There is nothing conservative about treating the Middle East like a chessboard that can be re-ordered at will.
A conservative would not have Bush's exaggerated faith in the ability of democracy to yield good government and social stability in the Middle East.

And for good measure, McCain's campaign finance legislation, which took a hammer to the First Amendment, is not the stance of a civil libertarian.

Nick Locke

John McCain will never be the de facto leader of American conservatives. He may become the "leader" of the Republican Party as a presidential candidate, but he will never be accepted by U.S. conservatives.

Buckinghamshire Tory

Andrew Ian Dodge. You are quite wrong. The American Conservative Union gives John McCain’s voting record 83%. That is only 3% less than Fred Thompson and 7% less than Newt Gingrich. I do not think you would have called Newt Gingrich or Fred Thompson “centrists”. McCain is a consistent conservative, unlike Mitt Romney for example.

Moral minority.A Ron Paul/Pat Buchanan-ticket? Now that would be rich. That would only drain votes from the serious Republican candidate, and help the Democrats win the White House.

James

Cameron/McCain's conservatism: an offer to try taking the nation over the cliff at a slightly slower speed than that of a Labour/Democratic government.
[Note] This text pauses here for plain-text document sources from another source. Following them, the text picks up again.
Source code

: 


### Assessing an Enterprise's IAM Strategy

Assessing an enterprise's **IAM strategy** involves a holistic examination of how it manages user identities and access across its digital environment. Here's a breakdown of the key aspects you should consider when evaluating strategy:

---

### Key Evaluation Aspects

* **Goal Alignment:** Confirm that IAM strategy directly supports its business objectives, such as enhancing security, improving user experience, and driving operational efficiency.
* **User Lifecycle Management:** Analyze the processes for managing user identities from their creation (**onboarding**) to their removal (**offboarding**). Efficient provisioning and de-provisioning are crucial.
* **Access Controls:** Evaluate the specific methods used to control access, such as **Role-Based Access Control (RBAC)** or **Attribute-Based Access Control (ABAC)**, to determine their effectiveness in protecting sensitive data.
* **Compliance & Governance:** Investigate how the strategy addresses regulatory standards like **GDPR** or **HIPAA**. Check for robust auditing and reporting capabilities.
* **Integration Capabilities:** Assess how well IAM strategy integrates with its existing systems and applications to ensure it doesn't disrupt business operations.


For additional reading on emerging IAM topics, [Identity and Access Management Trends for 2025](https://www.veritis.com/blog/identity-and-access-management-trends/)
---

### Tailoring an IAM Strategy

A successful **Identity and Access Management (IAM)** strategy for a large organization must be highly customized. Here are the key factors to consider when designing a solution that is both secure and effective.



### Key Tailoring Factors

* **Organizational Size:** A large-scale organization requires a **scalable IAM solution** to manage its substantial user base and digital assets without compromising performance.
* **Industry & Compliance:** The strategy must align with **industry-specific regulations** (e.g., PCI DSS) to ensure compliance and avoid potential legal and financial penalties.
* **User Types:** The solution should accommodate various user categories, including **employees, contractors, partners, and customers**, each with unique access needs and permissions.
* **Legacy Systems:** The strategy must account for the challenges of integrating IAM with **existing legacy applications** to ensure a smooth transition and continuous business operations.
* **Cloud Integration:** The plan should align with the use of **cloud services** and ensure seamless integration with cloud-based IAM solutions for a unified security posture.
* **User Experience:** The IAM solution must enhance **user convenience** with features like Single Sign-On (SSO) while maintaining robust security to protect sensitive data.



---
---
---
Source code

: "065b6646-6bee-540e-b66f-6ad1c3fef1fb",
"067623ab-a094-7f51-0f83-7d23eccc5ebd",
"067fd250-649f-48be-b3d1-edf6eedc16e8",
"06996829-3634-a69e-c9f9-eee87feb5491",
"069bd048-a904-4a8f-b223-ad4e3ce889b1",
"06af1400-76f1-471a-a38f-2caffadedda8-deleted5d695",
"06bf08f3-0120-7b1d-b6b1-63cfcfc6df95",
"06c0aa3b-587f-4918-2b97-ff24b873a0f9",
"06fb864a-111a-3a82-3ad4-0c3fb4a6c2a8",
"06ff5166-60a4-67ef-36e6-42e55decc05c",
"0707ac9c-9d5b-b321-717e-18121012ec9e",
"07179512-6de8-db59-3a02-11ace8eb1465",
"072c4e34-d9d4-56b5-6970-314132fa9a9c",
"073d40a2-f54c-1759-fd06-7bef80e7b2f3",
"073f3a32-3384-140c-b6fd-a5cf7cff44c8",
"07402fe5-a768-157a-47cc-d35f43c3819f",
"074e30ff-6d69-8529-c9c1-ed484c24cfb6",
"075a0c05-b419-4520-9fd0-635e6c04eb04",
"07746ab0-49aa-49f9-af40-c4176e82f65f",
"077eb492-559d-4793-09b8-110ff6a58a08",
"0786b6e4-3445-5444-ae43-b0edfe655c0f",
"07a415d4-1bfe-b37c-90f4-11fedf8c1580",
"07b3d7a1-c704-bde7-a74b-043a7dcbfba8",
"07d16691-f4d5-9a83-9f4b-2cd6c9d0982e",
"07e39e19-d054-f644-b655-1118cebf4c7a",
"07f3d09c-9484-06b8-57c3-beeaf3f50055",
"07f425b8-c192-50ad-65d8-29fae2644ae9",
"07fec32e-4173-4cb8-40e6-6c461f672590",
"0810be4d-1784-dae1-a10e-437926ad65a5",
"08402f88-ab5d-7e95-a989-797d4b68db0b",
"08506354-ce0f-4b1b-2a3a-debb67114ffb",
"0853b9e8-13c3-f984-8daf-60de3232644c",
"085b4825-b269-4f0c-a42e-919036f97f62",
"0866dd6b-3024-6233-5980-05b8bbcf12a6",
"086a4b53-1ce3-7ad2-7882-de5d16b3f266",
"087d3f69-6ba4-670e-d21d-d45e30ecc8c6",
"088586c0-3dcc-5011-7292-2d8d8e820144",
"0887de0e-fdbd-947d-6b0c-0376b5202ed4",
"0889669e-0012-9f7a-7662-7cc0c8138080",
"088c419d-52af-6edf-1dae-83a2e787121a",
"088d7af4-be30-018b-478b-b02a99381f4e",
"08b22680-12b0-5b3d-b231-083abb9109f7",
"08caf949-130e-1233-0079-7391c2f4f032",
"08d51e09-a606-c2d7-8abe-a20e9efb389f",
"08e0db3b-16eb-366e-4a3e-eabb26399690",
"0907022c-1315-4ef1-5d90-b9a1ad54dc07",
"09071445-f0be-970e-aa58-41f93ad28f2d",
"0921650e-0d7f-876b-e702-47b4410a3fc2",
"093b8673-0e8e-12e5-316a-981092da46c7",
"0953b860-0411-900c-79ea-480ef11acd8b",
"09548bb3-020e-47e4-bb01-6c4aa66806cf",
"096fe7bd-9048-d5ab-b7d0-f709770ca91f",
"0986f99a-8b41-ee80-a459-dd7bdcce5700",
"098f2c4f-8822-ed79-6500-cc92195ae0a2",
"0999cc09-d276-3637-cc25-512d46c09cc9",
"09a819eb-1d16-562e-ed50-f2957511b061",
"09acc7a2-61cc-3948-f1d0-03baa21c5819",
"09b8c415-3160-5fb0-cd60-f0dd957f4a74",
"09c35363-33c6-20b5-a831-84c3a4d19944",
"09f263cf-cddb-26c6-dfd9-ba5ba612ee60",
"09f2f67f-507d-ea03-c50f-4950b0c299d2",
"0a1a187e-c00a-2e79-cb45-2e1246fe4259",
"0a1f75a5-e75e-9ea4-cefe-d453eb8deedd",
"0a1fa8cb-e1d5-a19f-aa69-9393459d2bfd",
Sally Roberts, I'm not American, but I don't see how you can be pro-civil liberties and not in favour of the right to bear arms.

David

It seems to me that John McCain becoming the Republican nominee would be like a strong pro-European becoming leader of the Conservatives. Much infighting and bitterness is likely to follow.

David

Sounds good, and good to see Cameron is sounder on abortion.

All this isn't really new though; they are strands of Conservatism that have always been there, and have been at the forefront before. Once again, it's the view that the Conservatism espoused in the 1980s is the one true model.

pro_usa1776

Hey Sally ROberts, I am American and I support the second ammendment. You know the same ammendment that allowed us citizens to send firearms to the UK in 1940. If I was you I would be more worried about the growing population of muslims and the allowance of muslim men with multiple wives to go on the dole. 25% of the UK is suppose to be on the dole, is that true?

Jon

Surely a parody?

Ben Stevenson

"25% of the UK is suppose to be on the dole, is that true?"

Lots of people in the UK work in the public sector, or get various benefits, and so may personally benefit from high taxation.
However, we don't have 25% of people claiming unemployment benefits, if that is what you mean by on the dole.

Eddie Heath

Cameron would be more likely to side with former Governors George Pataki or William Weld.

jdun

pro_usa1776 wasn't joking and he is right.

To conservatives in the US, Britain's conservatives and US Democrats are the same. So yes McCain is center left and not right or center right. McCain is a RINO.

Joanna

I think the analysis is missing something elses that's huge: abortion is a make-or-break issue in the U.S. It's something with consequences. There are plenty of people who vote Republican kicking and screaming because their first issue is abortion. It is not a minor issue to be tucked in under the heading: things McCain and Cameron disagree on. It's a major difference in political culture.